MaterioMiner -- An ontology-based text mining dataset for extraction of process-structure-property entities
This provides a resource for training and benchmarking materials language models, automated ontology construction, and knowledge graph generation, addressing a domain-specific need in materials science.
The authors tackled the lack of datasets for neurosymbolic models by creating MaterioMiner, a fine-grained annotated dataset linking a materials mechanics ontology to text, resulting in 2191 entities across 179 classes from four publications. They demonstrated feasibility through annotation consistency analysis and named-entity recognition model fine-tuning.

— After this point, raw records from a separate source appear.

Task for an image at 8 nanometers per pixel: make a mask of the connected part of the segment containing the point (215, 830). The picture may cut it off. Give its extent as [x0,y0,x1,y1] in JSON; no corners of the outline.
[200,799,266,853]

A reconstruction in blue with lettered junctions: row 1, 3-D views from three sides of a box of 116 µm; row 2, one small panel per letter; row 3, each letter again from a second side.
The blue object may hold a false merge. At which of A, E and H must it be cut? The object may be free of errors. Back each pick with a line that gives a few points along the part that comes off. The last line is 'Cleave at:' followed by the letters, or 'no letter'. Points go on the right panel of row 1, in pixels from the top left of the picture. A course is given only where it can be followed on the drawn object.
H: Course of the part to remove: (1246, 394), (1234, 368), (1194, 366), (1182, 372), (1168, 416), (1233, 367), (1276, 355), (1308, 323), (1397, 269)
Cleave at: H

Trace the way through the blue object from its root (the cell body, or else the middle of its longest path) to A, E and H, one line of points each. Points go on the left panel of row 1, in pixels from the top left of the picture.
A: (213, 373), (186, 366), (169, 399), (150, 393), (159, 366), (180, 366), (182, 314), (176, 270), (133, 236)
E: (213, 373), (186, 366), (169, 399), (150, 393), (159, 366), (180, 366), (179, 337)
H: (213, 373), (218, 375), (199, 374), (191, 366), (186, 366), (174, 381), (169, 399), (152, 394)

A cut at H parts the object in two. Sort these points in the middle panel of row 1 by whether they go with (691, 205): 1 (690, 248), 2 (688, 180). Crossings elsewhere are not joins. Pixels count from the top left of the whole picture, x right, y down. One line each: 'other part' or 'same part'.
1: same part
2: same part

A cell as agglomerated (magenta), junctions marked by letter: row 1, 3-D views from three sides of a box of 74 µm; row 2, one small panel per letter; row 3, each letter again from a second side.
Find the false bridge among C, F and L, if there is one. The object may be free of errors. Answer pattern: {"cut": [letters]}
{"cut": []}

While large language models learn sound statistical representations of the language and information therein, ontologies are symbolic knowledge representations that can complement the former ideally. Research at this critical intersection relies on datasets that intertwine ontologies and text corpora to enable training and comprehensive benchmarking of neurosymbolic models. We present the MaterioMiner dataset and the linked materials mechanics ontology where ontological concepts from the mechanics of materials domain are associated with textual entities within the literature corpus. Another distinctive feature of the dataset is its eminently fine-granular annotation. Specifically, 179 distinct classes are manually annotated by three raters within four publications, amounting to a total of 2191 entities that were annotated and curated. Conceptual work is presented for the symbolic representation of causal composition-process-microstructure-property relationships. We explore the annotation consistency between the three raters and perform fine-tuning of pre-trained models to showcase the feasibility of named-entity recognition model training. Reusing the dataset can foster training and benchmarking of materials language models, automated ontology construction, and knowledge graph generation from textual data.